President Obama signed a disaster declaration on Monday to assist eight Minnesota counties in recovery from the summer storms and floods, the White House said.

The declaration makes Chippewa, Freeborn, Jackson, Murray, Nobles, Pipestone, Renville and Rock counties eligible for federal recovery funding. With the disaster declaration, the federal government will pay 75 percent of approved expenses and the state will pick up the rest.

Those eight counties suffered at least $10 million worth of damage, with southwestern Rock County coping with more than $5 million worth of damage that needs repair.

The state has a $3 million disaster fund to help pay its share of those costs. Gov. Mark Dayton said Monday it may have other resources to fill part of the remainder.

But more cash may be needed.

Federal Emergency Management officials said "damage surveys are continuing in other areas, and more counties and additional forms of assistance may be designated after the assessments are fully completed," the White House said in a news release.

Since the state was not ready to request disaster declarations in all the damaged counties, Dayton decided to submit the paperwork in stages.

"That was my call. I wanted to get the request in," Dayton said.

By early July, Dayton had declared a state of emergency in 51 of Minnesota's 87 counties after severe flooding and damaging storms.

According to Dayton's office, preliminary figures show at least $37 million worth of federal disaster-eligible expenses in 31 counties. About $16 million of that will go to repair damaged roads and bridges, while another $5.2 million will be needed to fix parks and other recreational facilities. The June storms, which caused severe floods, mudslides and other damage, also resulted in more than $3 million worth of costs for debris removal. Other counties are still working to complete their paperwork and federal assessments.

All told, local officials have found at least $59 million worth of damage related to the storms that swept through Minnesota between June and July. Those costs may not all be covered by federal funds.

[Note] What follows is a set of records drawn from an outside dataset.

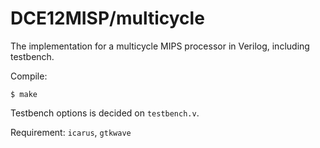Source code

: # DCE12MISP/multicycle

The implementation for a multicycle MIPS processor
in Verilog, including testbench.

Compile:

    $ make

Testbench options is decided on `testbench.v`.

Requirement: `icarus`, `gtkwave`
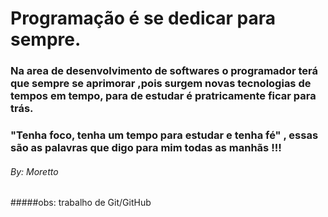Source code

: # Programação é se dedicar para sempre.

### Na area de desenvolvimento de softwares o programador terá que sempre se aprimorar ,pois surgem novas tecnologias de tempos em tempo, para de estudar é pratricamente ficar para trás.

### "Tenha foco, tenha um tempo para estudar e tenha fé" , essas são as palavras que digo para mim todas as manhãs !!!

###### By: Moretto

#####obs: trabalho de Git/GitHub

  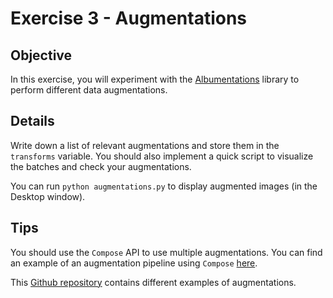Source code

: # Exercise 3 - Augmentations

## Objective

In this exercise, you will experiment with the [Albumentations](https://albumentations.ai/docs/) library
to perform different data augmentations. 

## Details

Write down a list of relevant augmentations and store them in the `transforms` variable. You should also
implement a quick script to visualize the batches and check your augmentations.

You can run `python augmentations.py` to display augmented images (in the Desktop window).

## Tips

You should use the `Compose` API to use multiple augmentations. You can find an example of an augmentation
pipeline using `Compose` [here](https://albumentations.ai/docs/examples/example/#define-an-augmentation-pipeline-using-compose-pass-the-image-to-it-and-receive-the-augmented-image).

This [Github repository](https://github.com/albumentations-team/albumentations_examples)
contains different examples of augmentations.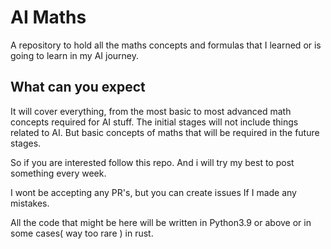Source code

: # AI Maths

A repository to hold all the maths concepts and formulas that I learned or is going to learn in my AI journey.

## What can you expect

It will cover everything, from the most basic to most advanced math concepts required for AI stuff. The initial stages will not include things related to AI.
But basic concepts of maths that will be required in the future stages.

So if you are interested follow this repo. And i will try my best to post something every week.

I wont be accepting any PR's, but you can create issues If I made any mistakes.

All the code that might be here will be written in Python3.9 or above or in some cases( way too rare ) in rust.

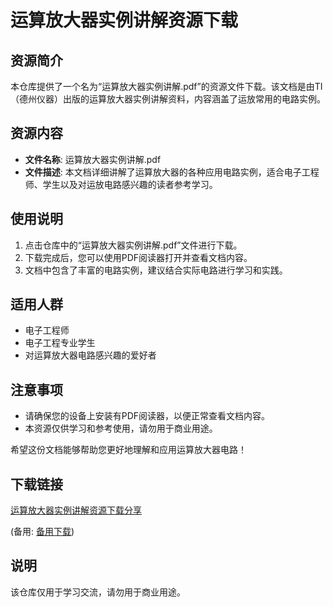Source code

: # 运算放大器实例讲解资源下载

## 资源简介

本仓库提供了一个名为“运算放大器实例讲解.pdf”的资源文件下载。该文档是由TI（德州仪器）出版的运算放大器实例讲解资料，内容涵盖了运放常用的电路实例。

## 资源内容

- **文件名称**: 运算放大器实例讲解.pdf
- **文件描述**: 本文档详细讲解了运算放大器的各种应用电路实例，适合电子工程师、学生以及对运放电路感兴趣的读者参考学习。

## 使用说明

1. 点击仓库中的“运算放大器实例讲解.pdf”文件进行下载。
2. 下载完成后，您可以使用PDF阅读器打开并查看文档内容。
3. 文档中包含了丰富的电路实例，建议结合实际电路进行学习和实践。

## 适用人群

- 电子工程师
- 电子工程专业学生
- 对运算放大器电路感兴趣的爱好者

## 注意事项

- 请确保您的设备上安装有PDF阅读器，以便正常查看文档内容。
- 本资源仅供学习和参考使用，请勿用于商业用途。

希望这份文档能够帮助您更好地理解和应用运算放大器电路！

## 下载链接
[运算放大器实例讲解资源下载分享]() 

(备用: [备用下载](https://pan.baidu.com/s/1lDIYAynoOsVo4ah2ArAI2g?pwd=1234))

## 说明

该仓库仅用于学习交流，请勿用于商业用途。
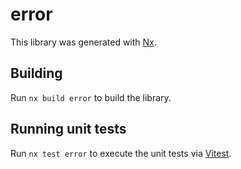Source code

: # error

This library was generated with [Nx](https://nx.dev).

## Building

Run `nx build error` to build the library.

## Running unit tests

Run `nx test error` to execute the unit tests via [Vitest](https://vitest.dev/).
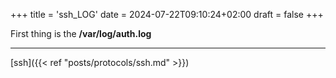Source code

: +++
title = 'ssh_LOG'
date = 2024-07-22T09:10:24+02:00
draft = false
+++

First thing is the **/var/log/auth.log**




---
[ssh]({{< ref "posts/protocols/ssh.md" >}})
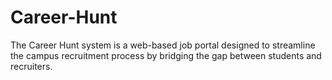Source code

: # Career-Hunt
The Career Hunt system is a web-based job portal designed to streamline the campus recruitment process by bridging the gap between students and recruiters. 
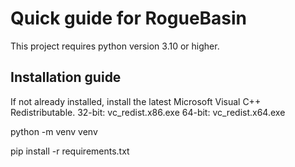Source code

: # Quick guide for RogueBasin

This project requires python version 3.10 or higher.

## Installation guide

If not already installed, install the latest Microsoft Visual C++ Redistributable.
32-bit: vc_redist.x86.exe
64-bit: vc_redist.x64.exe

python -m venv venv

pip install -r requirements.txt
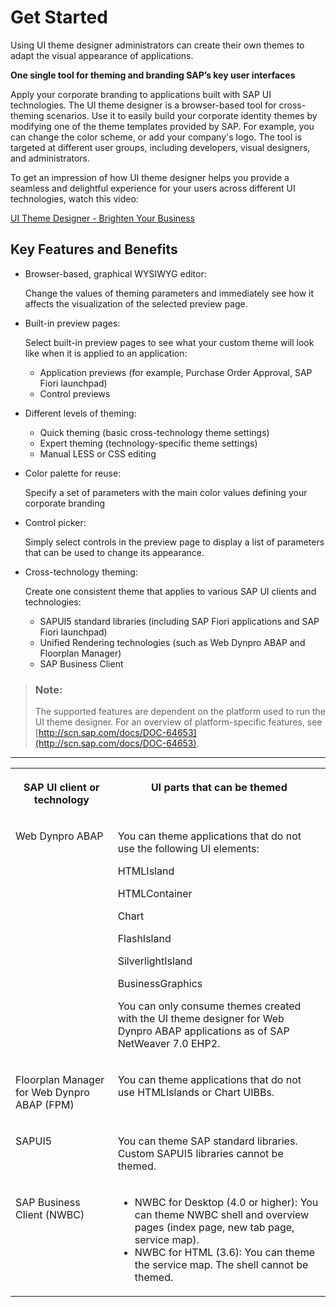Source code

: <!-- loioa118094264684230bb6510045b5b5b7c -->

# Get Started

Using UI theme designer administrators can create their own themes to adapt the visual appearance of applications.

**One single tool for theming and branding SAP’s key user interfaces**

Apply your corporate branding to applications built with SAP UI technologies. The UI theme designer is a browser-based tool for cross-theming scenarios. Use it to easily build your corporate identity themes by modifying one of the theme templates provided by SAP. For example, you can change the color scheme, or add your company's logo. The tool is targeted at different user groups, including developers, visual designers, and administrators.

To get an impression of how UI theme designer helps you provide a seamless and delightful experience for your users across different UI technologies, watch this video:

[UI Theme Designer - Brighten Your Business](https://www.youtube.com/watch?v=R-dh5j6D7fk)



## Key Features and Benefits

-   Browser-based, graphical WYSIWYG editor:

    Change the values of theming parameters and immediately see how it affects the visualization of the selected preview page.

-   Built-in preview pages:

    Select built-in preview pages to see what your custom theme will look like when it is applied to an application:

    -   Application previews \(for example, Purchase Order Approval, SAP Fiori launchpad\)
    -   Control previews

-   Different levels of theming:
    -   Quick theming \(basic cross-technology theme settings\)
    -   Expert theming \(technology-specific theme settings\)
    -   Manual LESS or CSS editing

-   Color palette for reuse:

    Specify a set of parameters with the main color values defining your corporate branding

-   Control picker:

    Simply select controls in the preview page to display a list of parameters that can be used to change its appearance.

-   Cross-technology theming:

    Create one consistent theme that applies to various SAP UI clients and technologies:

    -   SAPUI5 standard libraries \(including SAP Fiori applications and SAP Fiori launchpad\)
    -   Unified Rendering technologies \(such as Web Dynpro ABAP and Floorplan Manager\)
    -   SAP Business Client


> ### Note:  
> The supported features are dependent on the platform used to run the UI theme designer. For an overview of platform-specific features, see [http://scn.sap.com/docs/DOC-64653](http://scn.sap.com/docs/DOC-64653).

****


<table>
<tr>
<th valign="top">

**SAP UI client or technology** 

</th>
<th valign="top">

**UI parts that can be themed** 

</th>
</tr>
<tr>
<td valign="top">

Web Dynpro ABAP

</td>
<td valign="top">

You can theme applications that do not use the following UI elements:

HTMLIsland

HTMLContainer

Chart

FlashIsland

SilverlightIsland

BusinessGraphics

You can only consume themes created with the UI theme designer for Web Dynpro ABAP applications as of SAP NetWeaver 7.0 EHP2.

</td>
</tr>
<tr>
<td valign="top">

Floorplan Manager for Web Dynpro ABAP \(FPM\)

</td>
<td valign="top">

You can theme applications that do not use HTMLIslands or Chart UIBBs.

</td>
</tr>
<tr>
<td valign="top">

SAPUI5

</td>
<td valign="top">

You can theme SAP standard libraries. Custom SAPUI5 libraries cannot be themed.

</td>
</tr>
<tr>
<td valign="top">

SAP Business Client \(NWBC\)

</td>
<td valign="top">

-   NWBC for Desktop \(4.0 or higher\): You can theme NWBC shell and overview pages \(index page, new tab page, service map\).
-   NWBC for HTML \(3.6\): You can theme the service map. The shell cannot be themed.



</td>
</tr>
</table>

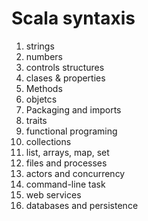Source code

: # Scala syntaxis
1. strings
2. numbers
3. controls structures
4. clases & properties
5. Methods
6. objetcs
7. Packaging and imports
8. traits
9. functional programing
10. collections
11. list, arrays, map, set
12. files and processes
14. actors and concurrency
15. command-line task
15. web services
16. databases and persistence

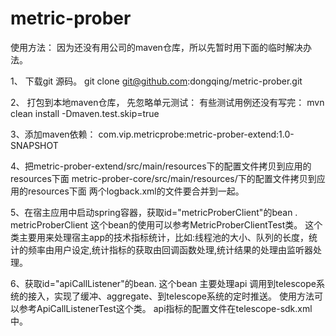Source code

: metric-prober
=============


使用方法： 
因为还没有用公司的maven仓库，所以先暂时用下面的临时解决办法。

1、
下载git 源码。
git clone git@github.com:dongqing/metric-prober.git


2、
打包到本地maven仓库， 先忽略单元测试： 有些测试用例还没有写完： 
mvn clean install -Dmaven.test.skip=true 

3、添加maven依赖： 
com.vip.metricprobe:metric-prober-extend:1.0-SNAPSHOT
 
  
4、把metric-prober-extend/src/main/resources下的配置文件拷贝到应用的resources下面
metric-prober-core/src/main/resources/下的配置文件拷贝到应用的resources下面
两个logback.xml的文件要合并到一起。


5、在宿主应用中启动spring容器，获取id="metricProberClient"的bean .
metricProberClient 这个bean的使用可以参考MetricProberClientTest类。
这个类主要用来处理宿主app的技术指标统计，比如:线程池的大小、队列的长度，统计的频率由用户设定,统计指标的获取由回调函数处理,统计结果的处理由监听器处理。 



6、获取id="apiCallListener"的bean. 
这个bean 主要处理api 调用到telescope系统的接入，实现了缓冲、aggregate、到telescope系统的定时推送。
使用方法可以参考ApiCallListenerTest这个类。
api指标的配置文件在telescope-sdk.xml中。



      
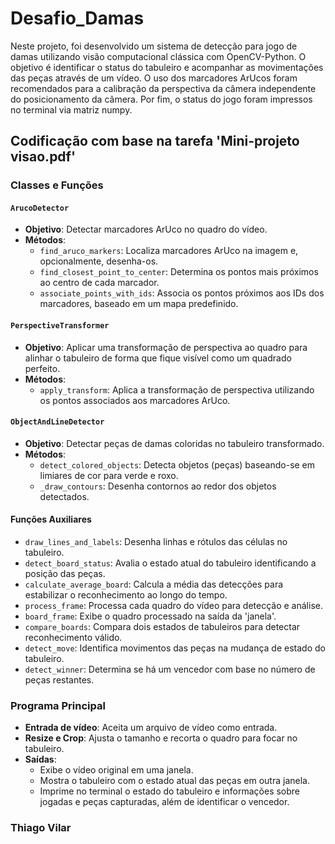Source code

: # Desafio_Damas

Neste projeto, foi desenvolvido um sistema de detecção para jogo de damas utilizando visão computacional clássica com OpenCV-Python. O objetivo é identificar o status do tabuleiro e acompanhar as movimentações das peças através de um vídeo. O uso dos marcadores ArUcos foram recomendados para a calibração da perspectiva da câmera independente do posicionamento da câmera. Por fim, o status do jogo foram impressos no terminal via matriz numpy.

## Codificação com base na tarefa 'Mini-projeto visao.pdf'

### Classes e Funções


#### `ArucoDetector`
- **Objetivo**: Detectar marcadores ArUco no quadro do vídeo.
- **Métodos**:
  - `find_aruco_markers`: Localiza marcadores ArUco na imagem e, opcionalmente, desenha-os.
  - `find_closest_point_to_center`: Determina os pontos mais próximos ao centro de cada marcador.
  - `associate_points_with_ids`: Associa os pontos próximos aos IDs dos marcadores, baseado em um mapa predefinido.

#### `PerspectiveTransformer`
- **Objetivo**: Aplicar uma transformação de perspectiva ao quadro para alinhar o tabuleiro de forma que fique visível como um quadrado perfeito.
- **Métodos**:
  - `apply_transform`: Aplica a transformação de perspectiva utilizando os pontos associados aos marcadores ArUco.

#### `ObjectAndLineDetector`
- **Objetivo**: Detectar peças de damas coloridas no tabuleiro transformado.
- **Métodos**:
  - `detect_colored_objects`: Detecta objetos (peças) baseando-se em limiares de cor para verde e roxo.
  - `_draw_contours`: Desenha contornos ao redor dos objetos detectados.

#### Funções Auxiliares
- `draw_lines_and_labels`: Desenha linhas e rótulos das células no tabuleiro.
- `detect_board_status`: Avalia o estado atual do tabuleiro identificando a posição das peças.
- `calculate_average_board`: Calcula a média das detecções para estabilizar o reconhecimento ao longo do tempo.
- `process_frame`: Processa cada quadro do vídeo para detecção e análise.
- `board_frame`: Exibe o quadro processado na saída da 'janela'.
- `compare_boards`: Compara dois estados de tabuleiros para detectar reconhecimento válido.
- `detect_move`: Identifica movimentos das peças na mudança de estado do tabuleiro.
- `detect_winner`: Determina se há um vencedor com base no número de peças restantes.

### Programa Principal

- **Entrada de vídeo**: Aceita um arquivo de vídeo como entrada.
- **Resize e Crop**: Ajusta o tamanho e recorta o quadro para focar no tabuleiro.
- **Saídas**:
  - Exibe o vídeo original em uma janela.
  - Mostra o tabuleiro com o estado atual das peças em outra janela.
  - Imprime no terminal o estado do tabuleiro e informações sobre jogadas e peças capturadas, além de identificar o vencedor.

### Thiago Vilar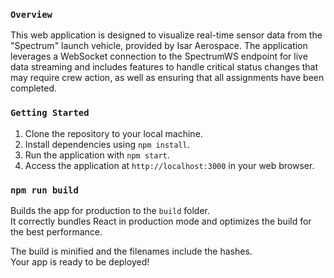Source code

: ### `Overview`
This web application is designed to visualize real-time sensor data from the "Spectrum" launch vehicle, provided by Isar Aerospace. The application leverages a WebSocket connection to the SpectrumWS endpoint for live data streaming and includes features to handle critical status changes that may require crew action, as well as ensuring that all assignments have been completed.


### `Getting Started`
1. Clone the repository to your local machine.
2. Install dependencies using `npm install`.
3. Run the application with  `npm start`.
4. Access the application at `http://localhost:3000` in your web browser.

### `npm run build`

Builds the app for production to the `build` folder.\
It correctly bundles React in production mode and optimizes the build for the best performance.

The build is minified and the filenames include the hashes.\
Your app is ready to be deployed!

The rolling nature of the disaster declarations means that Dayton is not ready to call for a special session of the Legislature to appropriate more funds.

"It is a question of the timing of it," Dayton said on Monday. "I can't say today if and when I'll call a special session."

Early in July, the governor said that his office had confirmed that the construction-torn Capitol could be made ready for the rush of lawmakers, the press and lobbyists if needed before next year's regular session of the Legislature.